**Request**
Reproduce the lines of the material below, beginning with the line that contains "procesem, który obejmuje zrozumienie czasu" and continuing through the line that contains "oprogramowania, jeśli Twoim", including both of those lines.

**Material provided**
..............................

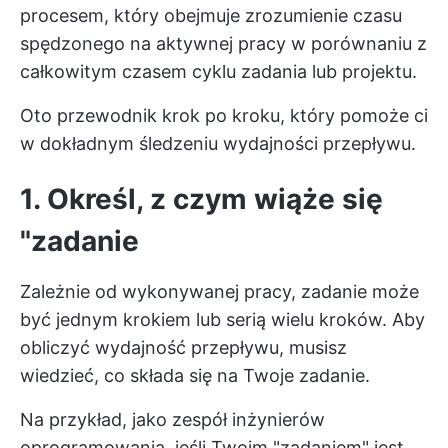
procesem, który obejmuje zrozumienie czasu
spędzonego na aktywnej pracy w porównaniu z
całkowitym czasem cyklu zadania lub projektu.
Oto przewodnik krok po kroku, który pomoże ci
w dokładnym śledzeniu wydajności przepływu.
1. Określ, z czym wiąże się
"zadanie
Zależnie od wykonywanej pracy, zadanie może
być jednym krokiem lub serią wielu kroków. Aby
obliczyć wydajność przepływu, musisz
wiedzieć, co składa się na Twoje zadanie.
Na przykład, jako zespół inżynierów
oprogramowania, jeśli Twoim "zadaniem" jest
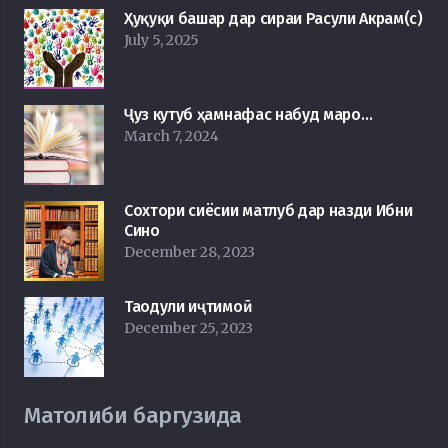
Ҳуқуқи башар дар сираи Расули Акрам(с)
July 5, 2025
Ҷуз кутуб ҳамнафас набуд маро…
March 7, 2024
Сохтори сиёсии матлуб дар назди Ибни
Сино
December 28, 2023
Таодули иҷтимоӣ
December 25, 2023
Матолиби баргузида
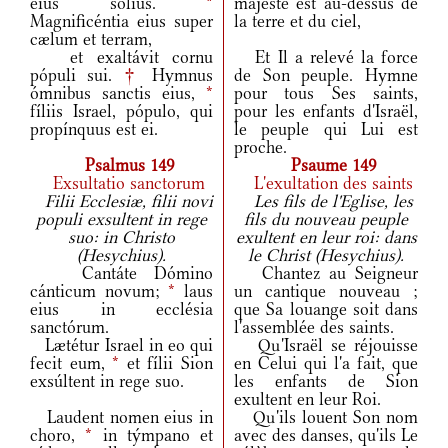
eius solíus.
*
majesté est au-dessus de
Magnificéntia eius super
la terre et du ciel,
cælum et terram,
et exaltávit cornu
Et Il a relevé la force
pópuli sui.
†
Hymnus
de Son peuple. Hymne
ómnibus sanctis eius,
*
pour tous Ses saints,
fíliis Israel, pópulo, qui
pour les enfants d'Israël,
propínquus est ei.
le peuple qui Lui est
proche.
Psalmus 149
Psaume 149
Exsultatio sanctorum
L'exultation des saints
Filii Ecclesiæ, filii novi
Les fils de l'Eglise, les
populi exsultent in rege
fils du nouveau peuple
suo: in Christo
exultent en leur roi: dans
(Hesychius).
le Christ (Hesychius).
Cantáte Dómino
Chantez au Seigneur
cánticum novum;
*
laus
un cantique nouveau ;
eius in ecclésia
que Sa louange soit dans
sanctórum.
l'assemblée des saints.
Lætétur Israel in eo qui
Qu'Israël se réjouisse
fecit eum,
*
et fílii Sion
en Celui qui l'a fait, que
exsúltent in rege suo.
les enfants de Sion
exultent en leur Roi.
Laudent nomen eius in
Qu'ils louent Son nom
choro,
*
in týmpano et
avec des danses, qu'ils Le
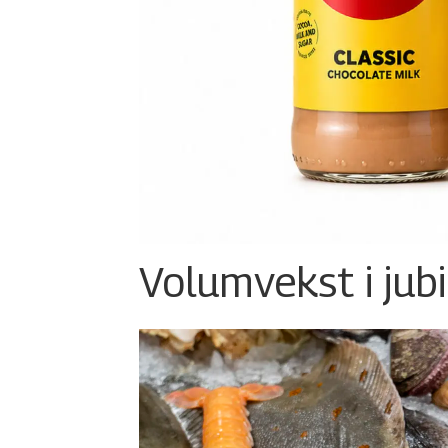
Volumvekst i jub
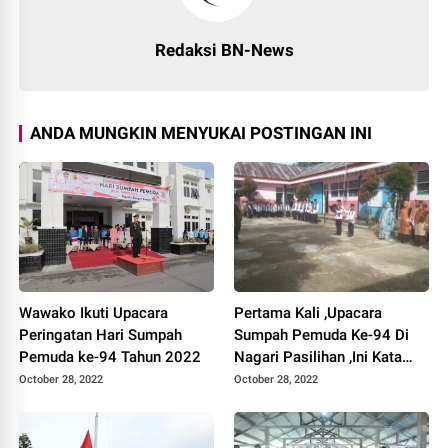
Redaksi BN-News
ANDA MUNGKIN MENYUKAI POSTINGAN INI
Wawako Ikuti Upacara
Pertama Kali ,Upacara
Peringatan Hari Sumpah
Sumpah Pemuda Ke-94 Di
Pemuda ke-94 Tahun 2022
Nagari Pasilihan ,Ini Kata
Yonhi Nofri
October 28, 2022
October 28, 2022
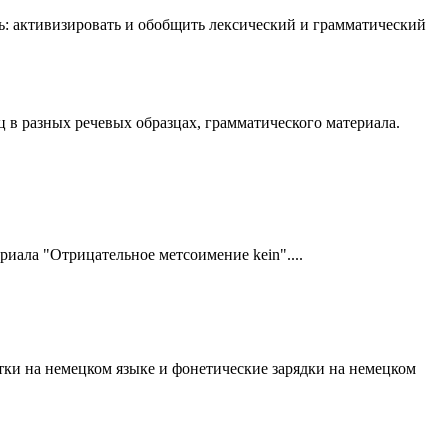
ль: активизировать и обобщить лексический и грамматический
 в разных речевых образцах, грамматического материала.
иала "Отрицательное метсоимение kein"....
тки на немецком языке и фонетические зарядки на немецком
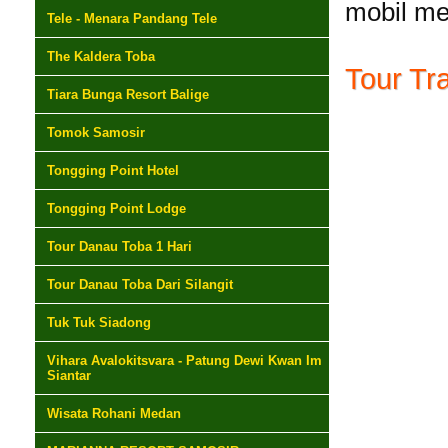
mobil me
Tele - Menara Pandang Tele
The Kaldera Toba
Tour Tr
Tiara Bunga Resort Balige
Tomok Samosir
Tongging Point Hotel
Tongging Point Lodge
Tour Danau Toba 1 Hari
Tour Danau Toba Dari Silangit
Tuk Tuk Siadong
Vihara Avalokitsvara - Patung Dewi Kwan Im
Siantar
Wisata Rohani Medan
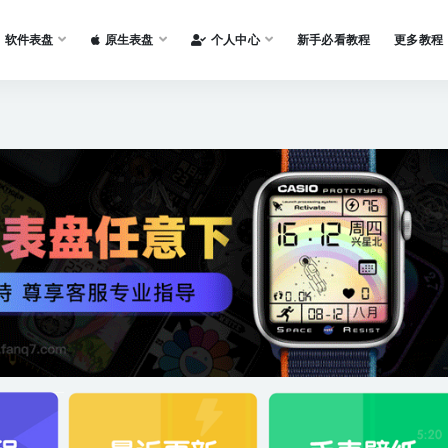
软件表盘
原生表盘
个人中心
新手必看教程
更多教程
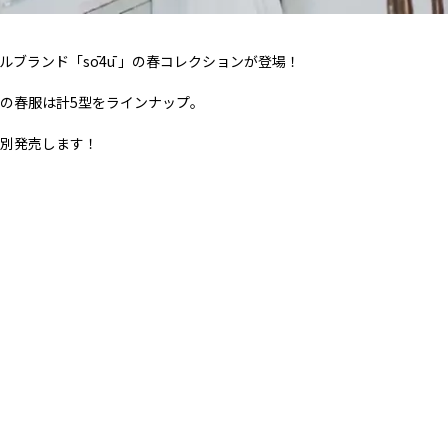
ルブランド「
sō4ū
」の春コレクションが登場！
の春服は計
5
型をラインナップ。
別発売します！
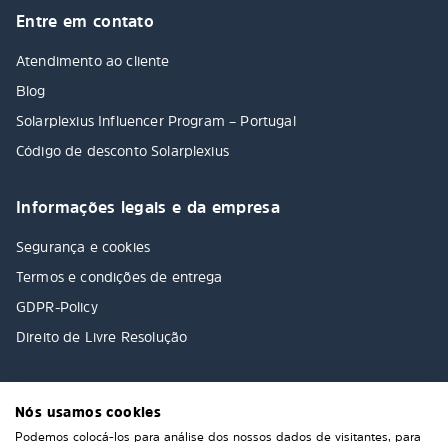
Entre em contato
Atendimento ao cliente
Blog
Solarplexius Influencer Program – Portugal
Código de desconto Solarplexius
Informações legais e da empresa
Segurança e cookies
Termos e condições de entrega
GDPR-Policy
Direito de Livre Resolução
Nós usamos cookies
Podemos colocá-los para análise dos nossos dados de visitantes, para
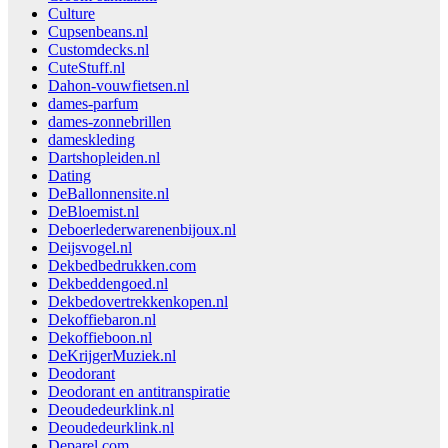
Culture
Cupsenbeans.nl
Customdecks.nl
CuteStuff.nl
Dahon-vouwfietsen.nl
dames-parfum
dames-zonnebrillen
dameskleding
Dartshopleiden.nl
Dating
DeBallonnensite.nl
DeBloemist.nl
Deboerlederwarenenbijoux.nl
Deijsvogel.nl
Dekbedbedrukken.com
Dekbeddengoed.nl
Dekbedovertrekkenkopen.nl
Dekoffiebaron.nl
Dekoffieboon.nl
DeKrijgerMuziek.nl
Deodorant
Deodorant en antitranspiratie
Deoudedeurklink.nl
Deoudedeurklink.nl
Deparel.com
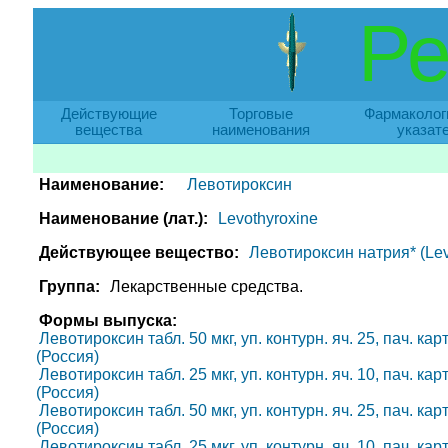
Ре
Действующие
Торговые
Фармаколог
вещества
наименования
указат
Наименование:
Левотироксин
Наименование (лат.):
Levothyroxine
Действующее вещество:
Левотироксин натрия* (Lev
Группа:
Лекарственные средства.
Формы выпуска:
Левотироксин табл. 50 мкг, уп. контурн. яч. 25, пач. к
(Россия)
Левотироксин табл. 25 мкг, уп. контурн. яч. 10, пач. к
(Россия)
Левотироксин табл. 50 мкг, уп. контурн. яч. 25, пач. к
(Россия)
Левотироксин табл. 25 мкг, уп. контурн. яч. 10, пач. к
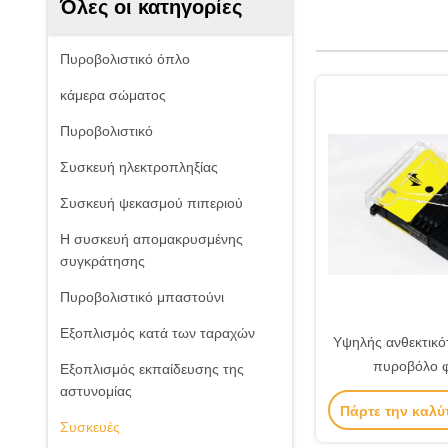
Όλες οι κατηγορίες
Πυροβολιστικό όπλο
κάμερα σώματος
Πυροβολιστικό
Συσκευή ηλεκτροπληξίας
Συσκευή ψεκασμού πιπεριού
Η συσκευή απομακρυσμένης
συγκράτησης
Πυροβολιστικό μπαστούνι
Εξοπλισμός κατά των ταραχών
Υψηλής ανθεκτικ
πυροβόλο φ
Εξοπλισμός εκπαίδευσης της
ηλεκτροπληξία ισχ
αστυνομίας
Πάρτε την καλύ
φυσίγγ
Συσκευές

..............................

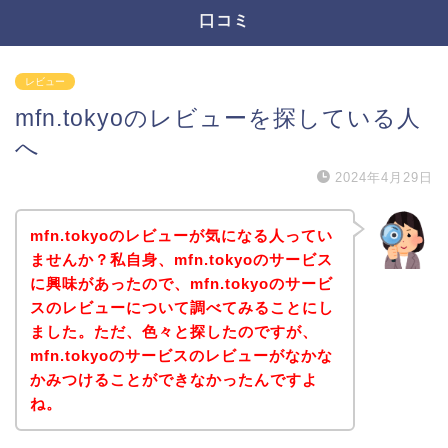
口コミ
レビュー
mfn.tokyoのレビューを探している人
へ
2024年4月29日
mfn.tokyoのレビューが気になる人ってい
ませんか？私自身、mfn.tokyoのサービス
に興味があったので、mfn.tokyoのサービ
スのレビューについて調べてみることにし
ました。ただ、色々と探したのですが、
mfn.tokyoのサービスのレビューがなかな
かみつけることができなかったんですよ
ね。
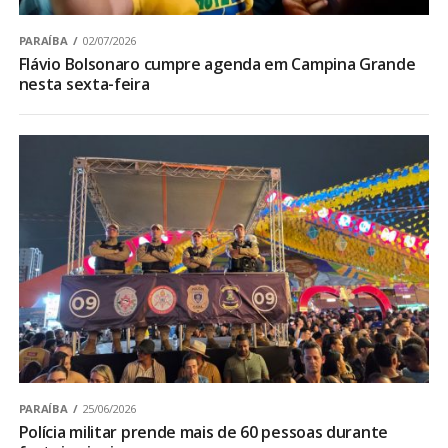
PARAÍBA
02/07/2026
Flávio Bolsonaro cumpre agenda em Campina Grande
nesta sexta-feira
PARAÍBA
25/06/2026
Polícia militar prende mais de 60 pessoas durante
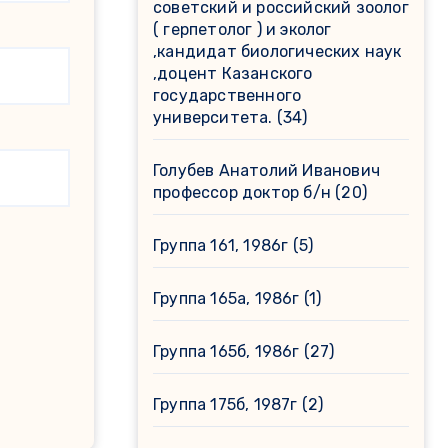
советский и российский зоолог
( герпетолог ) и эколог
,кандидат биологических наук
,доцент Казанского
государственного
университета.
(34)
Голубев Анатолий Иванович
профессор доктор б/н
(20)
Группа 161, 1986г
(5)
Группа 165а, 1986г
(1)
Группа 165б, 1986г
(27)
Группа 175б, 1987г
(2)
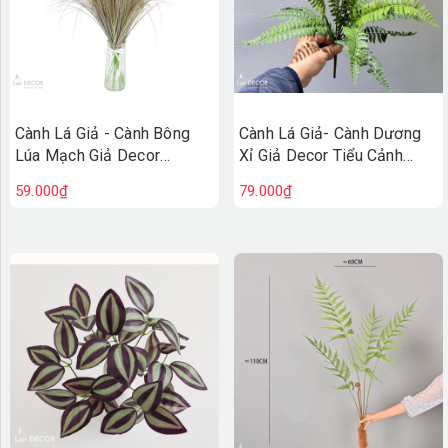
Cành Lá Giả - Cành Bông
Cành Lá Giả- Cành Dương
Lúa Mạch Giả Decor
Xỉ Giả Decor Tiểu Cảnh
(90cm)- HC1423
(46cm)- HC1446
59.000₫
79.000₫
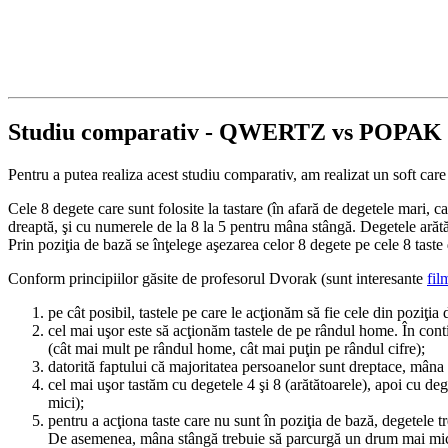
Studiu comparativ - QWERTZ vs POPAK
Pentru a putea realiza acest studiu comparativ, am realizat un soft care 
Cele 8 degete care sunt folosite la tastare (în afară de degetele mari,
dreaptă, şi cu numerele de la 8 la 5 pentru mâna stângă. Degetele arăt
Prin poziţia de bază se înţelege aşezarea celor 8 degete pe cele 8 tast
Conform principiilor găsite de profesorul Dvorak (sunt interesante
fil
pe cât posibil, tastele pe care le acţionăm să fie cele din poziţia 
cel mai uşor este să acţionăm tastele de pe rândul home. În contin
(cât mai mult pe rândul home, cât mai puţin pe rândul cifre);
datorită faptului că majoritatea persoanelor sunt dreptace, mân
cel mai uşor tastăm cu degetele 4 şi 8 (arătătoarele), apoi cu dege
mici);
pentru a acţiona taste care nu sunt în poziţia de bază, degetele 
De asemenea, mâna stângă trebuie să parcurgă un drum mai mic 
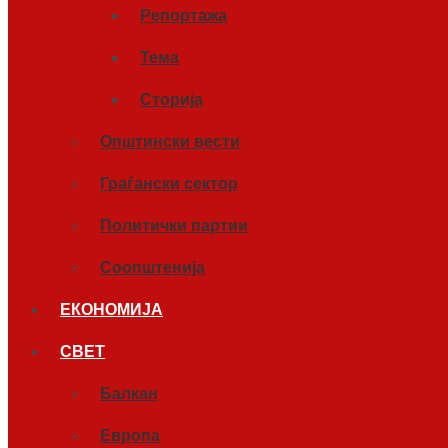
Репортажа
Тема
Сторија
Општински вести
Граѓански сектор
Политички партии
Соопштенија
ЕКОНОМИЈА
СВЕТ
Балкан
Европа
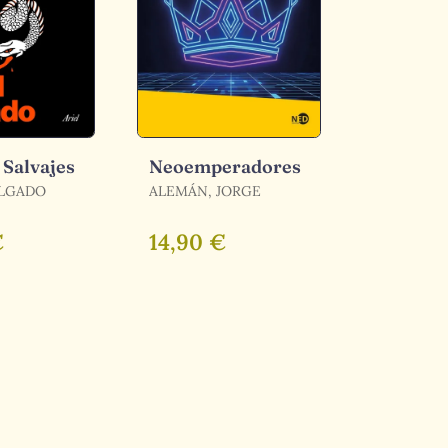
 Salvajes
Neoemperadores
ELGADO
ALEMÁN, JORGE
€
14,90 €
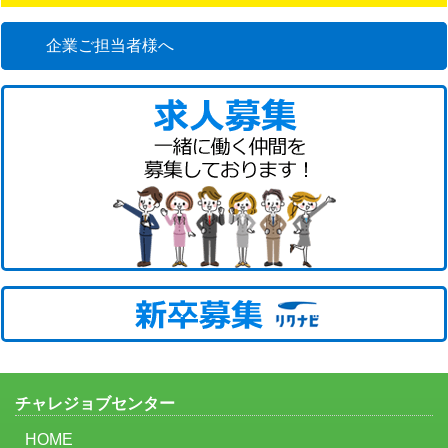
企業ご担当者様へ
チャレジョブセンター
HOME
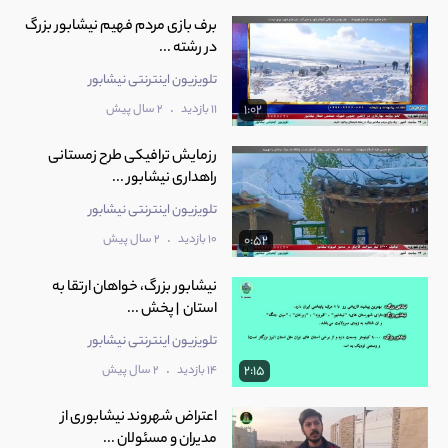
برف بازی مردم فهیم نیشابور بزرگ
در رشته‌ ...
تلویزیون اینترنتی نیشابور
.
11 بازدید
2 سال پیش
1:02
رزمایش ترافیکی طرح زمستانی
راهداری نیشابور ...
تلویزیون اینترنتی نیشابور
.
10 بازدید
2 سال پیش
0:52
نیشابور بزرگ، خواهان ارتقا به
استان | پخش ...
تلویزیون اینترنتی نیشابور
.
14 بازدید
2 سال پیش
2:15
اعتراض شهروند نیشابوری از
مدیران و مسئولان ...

..............................

**Exercise response**
procesem, który obejmuje zrozumienie czasu
spędzonego na aktywnej pracy w porównaniu z
całkowitym czasem cyklu zadania lub projektu.
Oto przewodnik krok po kroku, który pomoże ci
w dokładnym śledzeniu wydajności przepływu.
1. Określ, z czym wiąże się
"zadanie
Zależnie od wykonywanej pracy, zadanie może
być jednym krokiem lub serią wielu kroków. Aby
obliczyć wydajność przepływu, musisz
wiedzieć, co składa się na Twoje zadanie.
Na przykład, jako zespół inżynierów
oprogramowania, jeśli Twoim "zadaniem" jest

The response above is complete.